Não se trata de uma estratégia de entretenimento corporativo. Trata-se de um método educativo baseado em uma verdade simples: decisões complexas são tomadas por pessoas, e pessoas se abrem melhor em ambientes de confiança. A mesa com vinho cria esse ambiente. A tecnologia entra como consequência natural de uma conversa que já está num nível alto.

Temos visto esse formato produzir resultados que anos de apresentações comerciais convencionais não produziram. Empresas que resistiam à migração para nuvem durante meses decidiram avançar após uma sessão desse tipo. Não porque foram convencidas por argumentos técnicos, mas porque entenderam a lógica do negócio no idioma certo.

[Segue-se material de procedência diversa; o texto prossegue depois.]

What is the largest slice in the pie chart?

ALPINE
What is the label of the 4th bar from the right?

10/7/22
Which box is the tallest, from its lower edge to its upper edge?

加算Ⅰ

O Nordeste que está sendo construído agora

O MCTI prevê investir ao menos R$ 2,49 bilhões nas regiões Norte, Nordeste e Centro-Oeste até o fim de 2026 em infraestrutura de pesquisa e inovação. O Índice de Inovação dos Estados 2025 registrou que o Nordeste subiu de posição no ranking regional, com Ceará e Pernambuco na liderança, e um salto de 13 vezes no volume de propostas de investimentos para inovação industrial. O 5G, que cobria 352 municípios brasileiros em dezembro de 2023, já alcançava mais de 1.300 cidades em 2025, com programas específicos para o Nordeste.

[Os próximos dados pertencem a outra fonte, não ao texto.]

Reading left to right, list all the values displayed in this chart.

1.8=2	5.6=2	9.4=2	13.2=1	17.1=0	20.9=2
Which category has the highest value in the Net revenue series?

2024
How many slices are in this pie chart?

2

Este não é o Nordeste atrasado do imaginário equivocado de parte do mercado nacional. Este é um território em aceleração, com base de infraestrutura sólida, energia renovável abundante, capital humano crescendo em qualidade e um tecido empresarial de PMEs que está — finalmente e de forma consistente, entendendo que tecnologia é o caminho mais curto entre onde estão e onde querem chegar.
Loredan Bernutty é CEO da Interactiva Networks do Brasil, Bernutty Technology e Casa Bernutty Co. Economista formado pela UnB/UniPiB | Unifor, atua há mais de 26 anos no mercado de TI do Nordeste brasileiro.